Friday, June 17, 2005

Creative ways to fund more police

Virginia Postrel, one of my favorite writers and bloggers, has an interesting column in the New York Times yesterday about studies definitely showing that increasing police presence reduces crime in a cost effective way (her blog post, study from Alex Tabarrok at the great economics blog Marginal Revolution). She points out that previous studies always ran into the cause and effect problem: higher crime cities hire more officers, so the linkage was uncertain. But these studies looked at DC during high terrorism alert situations, when there were extra officers on the street regardless of the crime rate. Not only did crime drop, but it was a big payoff:

But so far, the case for adding more police officers is strong. Using generally accepted cost estimates, Professor Tabarrok said, every $1 to add officers would reduce the costs of crime by $4. The authors did not identify a point of diminishing returns.

"We estimate that if we had a 10 percent increase in police, crime would go down by about 4 percent," he said, adding that researchers taking other approaches have come up with similar numbers. Nationally, he said, "that means about 700,000 fewer property crimes and 213,000 fewer violent crimes."

As a back-of-the-envelope calculation, Professor Klick offered an even more striking suggestion. "It wouldn't be unreasonable," he said, "based on our estimates and based on conservative estimates of the costs of crime, to say it would be cost-effective to actually double the number of people working in police forces, which is pretty amazing."

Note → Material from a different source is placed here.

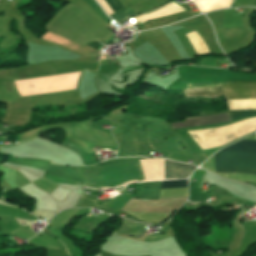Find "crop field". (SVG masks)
Instances as JSON below:
<instances>
[{"instance_id":"34b2d1b8","label":"crop field","mask_w":256,"mask_h":256,"mask_svg":"<svg viewBox=\"0 0 256 256\" xmlns=\"http://www.w3.org/2000/svg\"><path fill=\"white\" fill-rule=\"evenodd\" d=\"M230 122L228 113L218 114L205 117H196V118H186L184 121L172 123L171 128H184V127H193V126H202L210 124H219Z\"/></svg>"},{"instance_id":"f4fd0767","label":"crop field","mask_w":256,"mask_h":256,"mask_svg":"<svg viewBox=\"0 0 256 256\" xmlns=\"http://www.w3.org/2000/svg\"><path fill=\"white\" fill-rule=\"evenodd\" d=\"M187 187V179L162 182L160 189Z\"/></svg>"},{"instance_id":"3316defc","label":"crop field","mask_w":256,"mask_h":256,"mask_svg":"<svg viewBox=\"0 0 256 256\" xmlns=\"http://www.w3.org/2000/svg\"><path fill=\"white\" fill-rule=\"evenodd\" d=\"M114 129V128H113Z\"/></svg>"},{"instance_id":"412701ff","label":"crop field","mask_w":256,"mask_h":256,"mask_svg":"<svg viewBox=\"0 0 256 256\" xmlns=\"http://www.w3.org/2000/svg\"><path fill=\"white\" fill-rule=\"evenodd\" d=\"M196 168L193 165L165 160V178L187 177Z\"/></svg>"},{"instance_id":"d8731c3e","label":"crop field","mask_w":256,"mask_h":256,"mask_svg":"<svg viewBox=\"0 0 256 256\" xmlns=\"http://www.w3.org/2000/svg\"><path fill=\"white\" fill-rule=\"evenodd\" d=\"M171 4H173V3L171 2V3L165 5V6L161 7V8H158V9L153 10V11H151V12H148V13H145V14H143V15H140V16L136 17V19H138V18H140V17H142V16H145V15H147V14L153 13V12H155V11H158V10H160V9H163V8H165V7H167V6L171 5Z\"/></svg>"},{"instance_id":"5a996713","label":"crop field","mask_w":256,"mask_h":256,"mask_svg":"<svg viewBox=\"0 0 256 256\" xmlns=\"http://www.w3.org/2000/svg\"><path fill=\"white\" fill-rule=\"evenodd\" d=\"M114 35H115V34H114ZM114 35H113V36H114ZM113 36L110 38V40L113 38ZM110 40H109V41H110ZM109 41H107V42H109ZM107 42H105V43H107Z\"/></svg>"},{"instance_id":"8a807250","label":"crop field","mask_w":256,"mask_h":256,"mask_svg":"<svg viewBox=\"0 0 256 256\" xmlns=\"http://www.w3.org/2000/svg\"><path fill=\"white\" fill-rule=\"evenodd\" d=\"M186 97L220 96L224 94L226 100L256 98V82H218L186 84ZM232 120L254 116L256 111L230 112Z\"/></svg>"},{"instance_id":"dd49c442","label":"crop field","mask_w":256,"mask_h":256,"mask_svg":"<svg viewBox=\"0 0 256 256\" xmlns=\"http://www.w3.org/2000/svg\"><path fill=\"white\" fill-rule=\"evenodd\" d=\"M132 15H134V13L129 8H125L124 10H122L110 17L118 23Z\"/></svg>"},{"instance_id":"e52e79f7","label":"crop field","mask_w":256,"mask_h":256,"mask_svg":"<svg viewBox=\"0 0 256 256\" xmlns=\"http://www.w3.org/2000/svg\"><path fill=\"white\" fill-rule=\"evenodd\" d=\"M113 13L123 8L118 0H104Z\"/></svg>"},{"instance_id":"ac0d7876","label":"crop field","mask_w":256,"mask_h":256,"mask_svg":"<svg viewBox=\"0 0 256 256\" xmlns=\"http://www.w3.org/2000/svg\"><path fill=\"white\" fill-rule=\"evenodd\" d=\"M256 153V142L240 141L216 154ZM216 171L221 173L256 174V154L249 155H214Z\"/></svg>"}]
</instances>
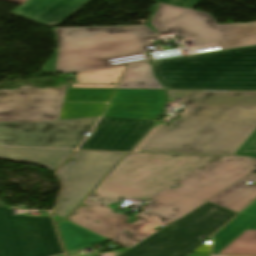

So here's the next step I'm wondering about: find out the insurance costs of those crimes (property and health insurance), and maybe there's a way private insurers might share the cost of extra police officers if it pays off for them? A voluntary program might be set up, or there might need to be a tax on insurance that goes to police - as long as the numbers show insurance rates should end up dropping more than the tax amount, so it's a net plus.

Unfortunately, I doubt it's that easy. If I had to guess, most victims of these crimes are low-income and uninsured. Alternately, there might be enough reduced costs in county emergency rooms to come up with extra funding for police. Regardless, it looks like it's well worth a study. Sounds like a great opportunity for a local economics professor to make a name for him or herself. Any volunteers?

1 Comments:

At 6:34 AM, June 20, 2005, Anonymous Anonymous said...

As I suggested in the NYT's column, we'd be happy to redo the study for any city willing to share its daily crime data (by type of crime and by area of the city) and that's willing to tell us how it changes its officer deployment when the terror alert level changes. Houston's police may be more/less effective than DC's police.